(Text extractions at the page level)
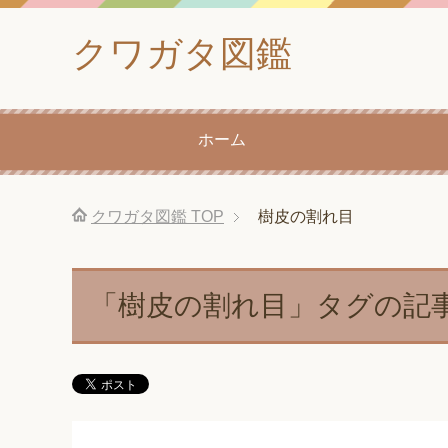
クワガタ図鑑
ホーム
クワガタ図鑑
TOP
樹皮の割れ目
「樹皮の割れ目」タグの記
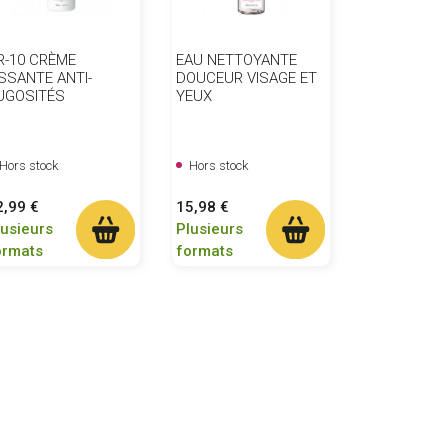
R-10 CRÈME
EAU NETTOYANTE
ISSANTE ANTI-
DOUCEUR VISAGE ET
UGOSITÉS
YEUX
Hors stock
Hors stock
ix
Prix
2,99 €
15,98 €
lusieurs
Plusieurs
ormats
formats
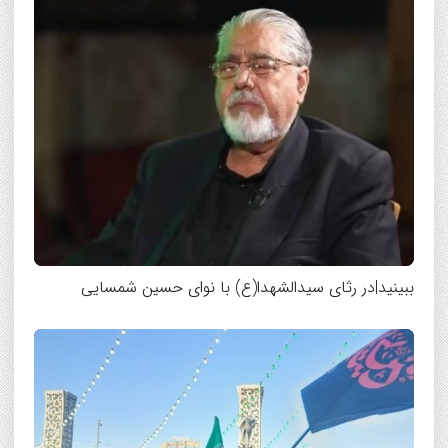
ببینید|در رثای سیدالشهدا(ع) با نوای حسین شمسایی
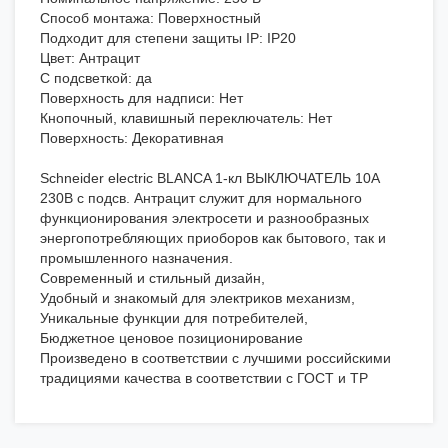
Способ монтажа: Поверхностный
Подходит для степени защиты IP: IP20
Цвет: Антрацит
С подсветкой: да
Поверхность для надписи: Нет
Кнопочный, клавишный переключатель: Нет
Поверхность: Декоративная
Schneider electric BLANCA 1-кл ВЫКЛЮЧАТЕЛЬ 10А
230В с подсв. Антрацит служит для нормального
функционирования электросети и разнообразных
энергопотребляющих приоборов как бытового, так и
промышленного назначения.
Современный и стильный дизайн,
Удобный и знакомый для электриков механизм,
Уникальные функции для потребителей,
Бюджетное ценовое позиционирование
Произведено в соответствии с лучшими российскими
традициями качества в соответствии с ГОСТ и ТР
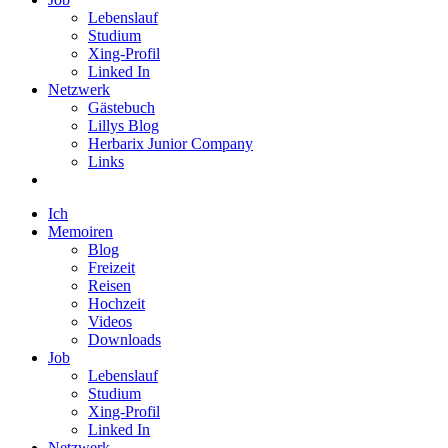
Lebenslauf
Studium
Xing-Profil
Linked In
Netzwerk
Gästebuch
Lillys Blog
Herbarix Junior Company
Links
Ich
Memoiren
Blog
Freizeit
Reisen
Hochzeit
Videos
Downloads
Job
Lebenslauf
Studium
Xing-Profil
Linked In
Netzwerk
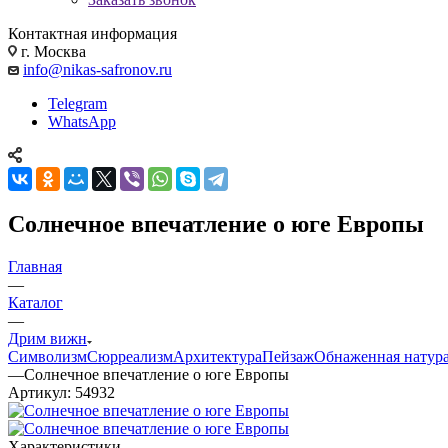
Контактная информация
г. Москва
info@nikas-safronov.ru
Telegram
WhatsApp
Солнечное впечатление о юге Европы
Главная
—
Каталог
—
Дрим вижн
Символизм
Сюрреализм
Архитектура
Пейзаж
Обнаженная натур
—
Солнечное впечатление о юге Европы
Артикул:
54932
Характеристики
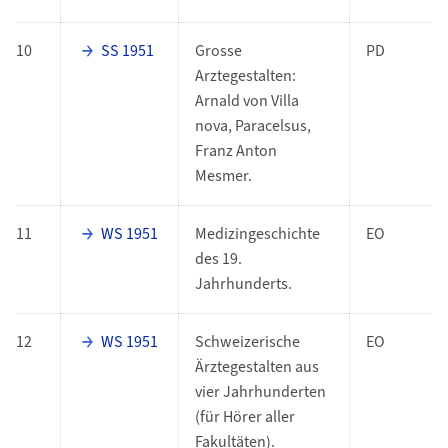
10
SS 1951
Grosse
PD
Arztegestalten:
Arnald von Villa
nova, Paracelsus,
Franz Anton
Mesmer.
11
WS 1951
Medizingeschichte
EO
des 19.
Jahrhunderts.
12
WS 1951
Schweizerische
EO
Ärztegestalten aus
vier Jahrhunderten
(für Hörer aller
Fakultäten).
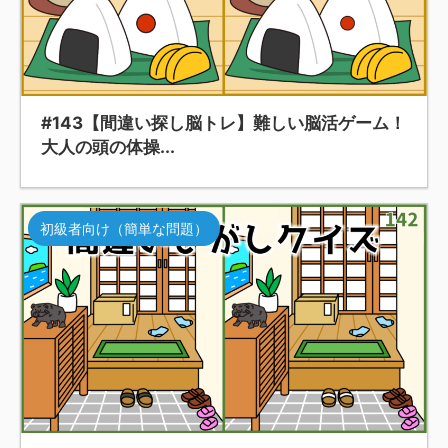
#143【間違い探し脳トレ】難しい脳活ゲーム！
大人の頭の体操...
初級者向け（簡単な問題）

Directions - Quote the text of every item above verbatim, leaving out the pictures.

Written answer -
クワガタ図鑑
ホーム
クワガタ図鑑
TOP
樹皮の割れ目
「樹皮の割れ目」タグの記
R-10 CRÈME
EAU NETTOYANTE
ISSANTE ANTI-
DOUCEUR VISAGE ET
UGOSITÉS
YEUX
Hors stock
Hors stock
ix
Prix
2,99 €
15,98 €
lusieurs
Plusieurs
ormats
formats
ببینید|در رثای سیدالشهدا(ع) با نوای حسین شمسایی
Способ монтажа: Поверхностный
Подходит для степени защиты IP: IP20
Цвет: Антрацит
С подсветкой: да
Поверхность для надписи: Нет
Кнопочный, клавишный переключатель: Нет
Поверхность: Декоративная
Schneider electric BLANCA 1-кл ВЫКЛЮЧАТЕЛЬ 10А
230В с подсв. Антрацит служит для нормального
функционирования электросети и разнообразных
энергопотребляющих приоборов как бытового, так и
промышленного назначения.
Современный и стильный дизайн,
Удобный и знакомый для электриков механизм,
Уникальные функции для потребителей,
Бюджетное ценовое позиционирование
Произведено в соответствии с лучшими российскими
традициями качества в соответствии с ГОСТ и ТР
Lebenslauf
Studium
Xing-Profil
Linked In
Netzwerk
Gästebuch
Lillys Blog
Herbarix Junior Company
Links
Ich
Memoiren
Blog
Freizeit
Reisen
Hochzeit
Videos
Downloads
Job
Lebenslauf
Studium
Xing-Profil
Linked In
Netzwerk
Контактная информация
г. Москва
info@nikas-safronov.ru
Telegram
WhatsApp
Солнечное впечатление о юге Европы
Главная
—
Каталог
—
Дрим вижн
Символизм
Сюрреализм
Архитектура
Пейзаж
Обнаженная натур
—
Солнечное впечатление о юге Европы
Артикул:
54932
Характеристики
10
SS 1951
Grosse
PD
Arztegestalten:
Arnald von Villa
nova, Paracelsus,
Franz Anton
Mesmer.
11
WS 1951
Medizingeschichte
EO
des 19.
Jahrhunderts.
12
WS 1951
Schweizerische
EO
Ärztegestalten aus
vier Jahrhunderten
(für Hörer aller
Fakultäten).
#143【間違い探し脳トレ】難しい脳活ゲーム！
大人の頭の体操...
初級者向け（簡単な問題）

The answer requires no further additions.